Continuous and lifelong learning gives more people the tools to participate in work and underpins more successful and rewarding careers when they do so.’
It is interesting that COAG linked education and health with productivity in the workplace but said little of the wider benefits of learning to the Australian society.
In 2004 in the UK, at a time when education was in danger of being narrowly regarded as an instrument of economic growth, Schuller et al, published “The Benefits of Learning:?The impact of education on health, family life and social capital”
The book explores the interaction between learning and people’s physical and psychological well-being, the way learning impacts on family life and communication between generations and the effect on people’s ability and motivation to take part in civic and community life. The book is based on extensive interviews and illustrates how learning affects among other things, health and family life.
Other commentators such as Daniel Donahoo writing in “Online Opinion”, an e-journal of social and political debate, put a slightly different slant to our relationship to work:
“While economists and politicians fawn over evidenced-based research on skill shortages and workforce population decline, they are ignoring the deep sighs of a workforce that’s sick of the stress. The demands on the Australian labour market have been constant for two decades – and workers want a smoko.”
Donahoo argues that we are working more because of fear and uncertainty yet we are living un-sustainable lifestyles.
Productivity is important. However, productivity demands consumption and consumption is only supported by income or debt. Sustainability and productivity growth will be a very difficult formula to perfect in the coming years. It therefore seems to me that a national learning strategy in Australia needs to go beyond the relationship of learning to productivity in the workplace.
Learning is important to build communities, to build understanding and help us live sustainable creative and peaceful lives. It always has been and always must remain, more than a utilitarian adjunct to the workplace.

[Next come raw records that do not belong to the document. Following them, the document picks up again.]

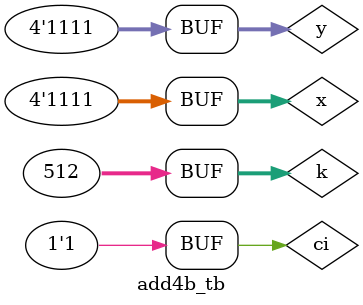
<source format=v>
module add4b (
  input [3:0] x, y,
  input ci,
  output [3:0] z,
  output co
);
  wire c1, c2, c3;
  fac inst1 (.x(x[0]), .y(y[0]), .ci(ci), .z(z[0]), .co(c1));
  fac inst2 (.x(x[1]), .y(y[1]), .ci(c1), .z(z[1]), .co(c2));
  fac inst3 (.x(x[2]), .y(y[2]), .ci(c2), .z(z[2]), .co(c3));
  fac inst4 (.x(x[3]), .y(y[3]), .ci(c3), .z(z[3]), .co(co));
endmodule

module add4b_tb;
  reg [3:0] x, y;
  reg ci;
  wire [3:0] z;
  wire co;
  
  add4b inst1 (.x(x), .y(y), .ci(ci), .z(z), .co(co));
  
  integer k;
  initial begin
    $display("time\tx\ty\tci\tco\tz");
    $monitor("%4t\t%4b\t%4b\t%b\t%b\t%4b", $time,x,y,ci,co,z);
    {x, y, ci} = 0;
    for (k = 1; k < 512; k = k + 1)
      #20 {x, y, ci} = k;
    #20;
  end
endmodule
</source>
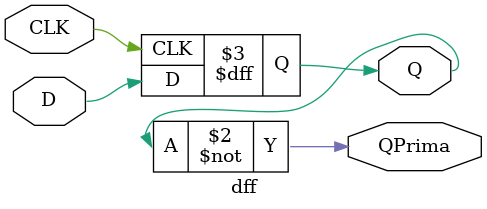
<source format=v>
`timescale 1ns/10ps
module dff(
   input D,
   output Q,
   output QPrima,
   input CLK);
        always @ (posedge CLK)
        Q = D;  
        assign QPrima = ~Q;
endmodule
</source>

Without doubt, work for many of us (myself included) is an essential part of who we are and largely we identified by what we do. For those of us who spend much of our time at work, our identity is largely constructed by our job and the relationships we foster to allow us to do that job. When we meet people socially for the first time quickly the conversation turns to what people do for a living. Even stating that we are now retired is homage to the workplace.
For some of us, work is an engulfing passion and for others it is a means to end. We work, we partner, we settle, we reproduce and we try to make a life better for our children as our parents did for us. Very few of us plan where we end up. We have a general idea about where we are going and, if we are lucky, we find something we like doing and stick at it.
For me, as I can now see the top of the hill, my attention to my identity as I coast over the ridge is occupying me more than I thought it would. After work, what will I have to talk about? After work, what will I have to get passionate about? Will letting go be a wrenching experience or will I gladly slip off the harness as I close the door behind me. What I hope, more than anything, is that by that time we will have expanded our view of the importance of learning beyond the important but narrow context of the workplace.